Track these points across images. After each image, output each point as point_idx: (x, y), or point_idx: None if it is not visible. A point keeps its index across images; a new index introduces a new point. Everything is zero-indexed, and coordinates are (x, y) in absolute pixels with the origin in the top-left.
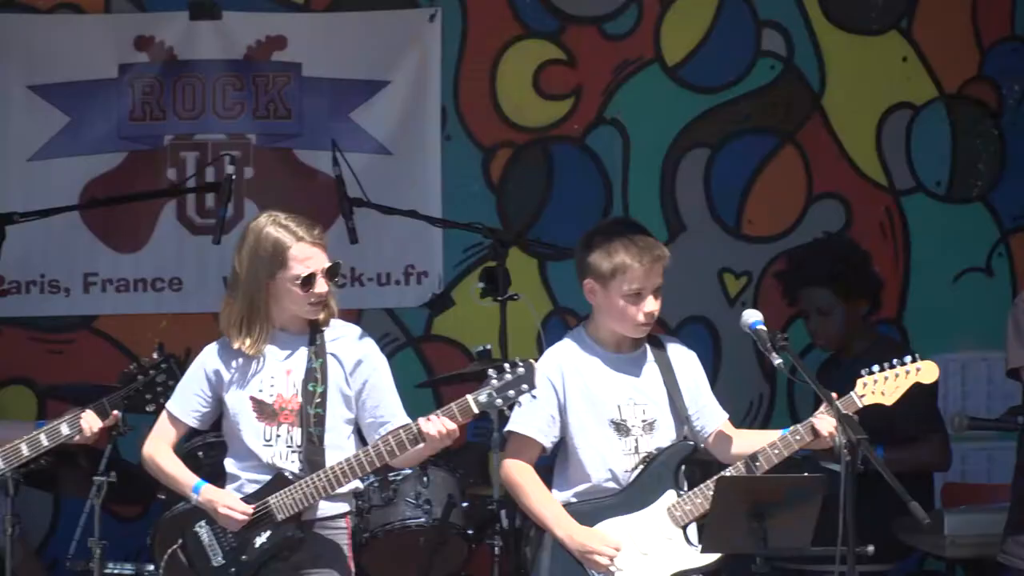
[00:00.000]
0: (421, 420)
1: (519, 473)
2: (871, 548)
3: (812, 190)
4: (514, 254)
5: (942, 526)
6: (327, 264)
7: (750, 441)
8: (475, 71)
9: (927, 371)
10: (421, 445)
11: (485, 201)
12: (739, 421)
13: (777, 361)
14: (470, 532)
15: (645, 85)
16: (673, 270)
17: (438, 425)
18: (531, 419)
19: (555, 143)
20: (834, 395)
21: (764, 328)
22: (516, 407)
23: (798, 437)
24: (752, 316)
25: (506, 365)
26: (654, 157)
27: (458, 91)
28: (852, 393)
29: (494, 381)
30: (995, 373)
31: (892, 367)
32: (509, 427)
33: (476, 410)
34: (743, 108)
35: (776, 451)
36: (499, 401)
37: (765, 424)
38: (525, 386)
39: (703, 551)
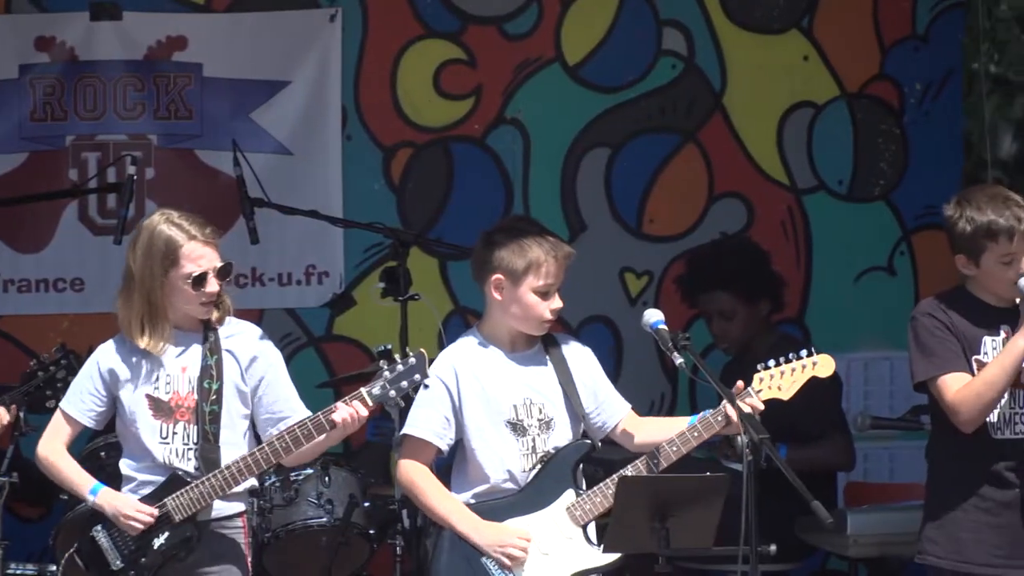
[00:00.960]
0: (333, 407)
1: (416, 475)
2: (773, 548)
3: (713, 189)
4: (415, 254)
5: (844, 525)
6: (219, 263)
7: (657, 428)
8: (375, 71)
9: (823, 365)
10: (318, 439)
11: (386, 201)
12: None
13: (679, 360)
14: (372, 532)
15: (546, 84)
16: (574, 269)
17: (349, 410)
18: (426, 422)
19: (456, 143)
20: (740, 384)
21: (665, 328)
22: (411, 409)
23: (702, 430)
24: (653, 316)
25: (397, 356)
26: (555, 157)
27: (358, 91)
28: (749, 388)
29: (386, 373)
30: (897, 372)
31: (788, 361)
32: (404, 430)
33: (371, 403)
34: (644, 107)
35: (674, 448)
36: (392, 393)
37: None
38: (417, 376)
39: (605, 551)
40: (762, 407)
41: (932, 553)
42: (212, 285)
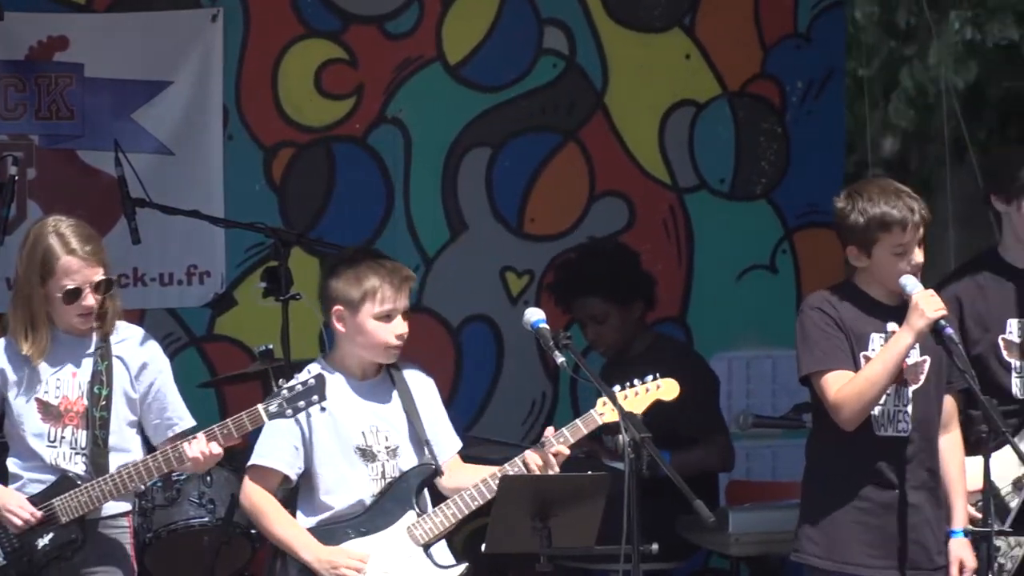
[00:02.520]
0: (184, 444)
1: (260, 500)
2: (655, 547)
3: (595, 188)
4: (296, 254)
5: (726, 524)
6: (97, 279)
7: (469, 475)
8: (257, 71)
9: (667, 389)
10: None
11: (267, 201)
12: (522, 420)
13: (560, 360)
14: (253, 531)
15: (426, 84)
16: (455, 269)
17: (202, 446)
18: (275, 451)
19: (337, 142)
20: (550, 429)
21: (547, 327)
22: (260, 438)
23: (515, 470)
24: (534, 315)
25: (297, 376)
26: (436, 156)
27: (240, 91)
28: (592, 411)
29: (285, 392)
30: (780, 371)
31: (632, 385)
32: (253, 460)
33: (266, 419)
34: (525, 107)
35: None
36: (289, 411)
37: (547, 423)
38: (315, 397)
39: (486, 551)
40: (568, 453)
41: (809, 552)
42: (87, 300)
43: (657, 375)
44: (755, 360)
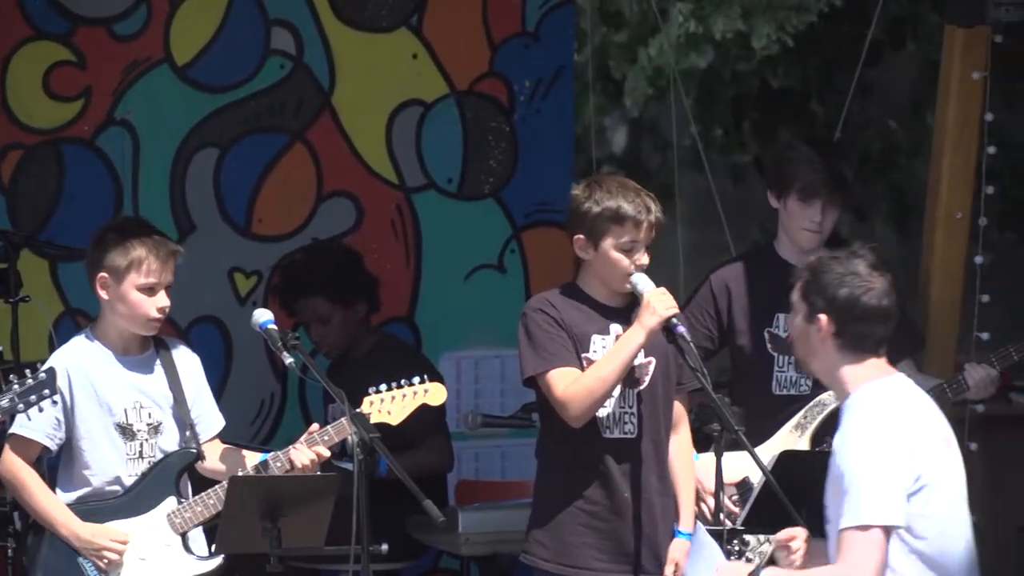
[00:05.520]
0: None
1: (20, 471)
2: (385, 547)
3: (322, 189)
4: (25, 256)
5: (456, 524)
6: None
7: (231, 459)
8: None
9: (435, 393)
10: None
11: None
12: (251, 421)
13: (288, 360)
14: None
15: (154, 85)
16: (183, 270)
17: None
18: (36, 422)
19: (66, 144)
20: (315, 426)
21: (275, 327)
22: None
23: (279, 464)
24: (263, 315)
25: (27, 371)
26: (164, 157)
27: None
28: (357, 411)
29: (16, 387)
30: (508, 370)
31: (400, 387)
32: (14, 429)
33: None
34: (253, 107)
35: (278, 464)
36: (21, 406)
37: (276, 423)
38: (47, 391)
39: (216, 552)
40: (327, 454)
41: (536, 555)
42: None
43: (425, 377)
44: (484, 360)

...

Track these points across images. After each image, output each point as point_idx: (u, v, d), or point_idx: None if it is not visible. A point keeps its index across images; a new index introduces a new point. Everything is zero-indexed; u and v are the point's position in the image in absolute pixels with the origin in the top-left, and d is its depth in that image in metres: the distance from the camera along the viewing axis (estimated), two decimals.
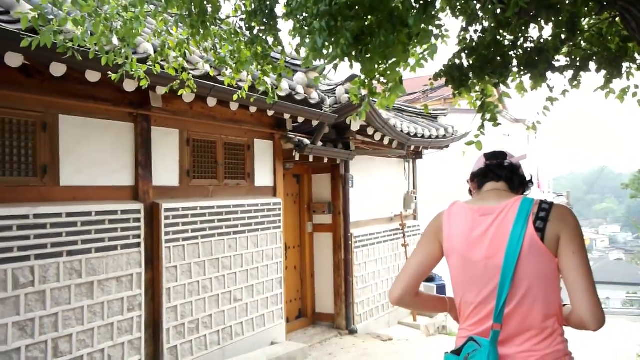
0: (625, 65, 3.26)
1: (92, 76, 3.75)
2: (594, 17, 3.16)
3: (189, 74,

- [REQUIREMENT]: Print, from the entries above, the line with "30: (995, 373)", the line with "39: (703, 551)" and all lines between them, exactly and with nothing else.

- [RESULT OF THIS EXERCISE]:
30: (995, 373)
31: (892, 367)
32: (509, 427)
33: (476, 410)
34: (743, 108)
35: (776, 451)
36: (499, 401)
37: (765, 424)
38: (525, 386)
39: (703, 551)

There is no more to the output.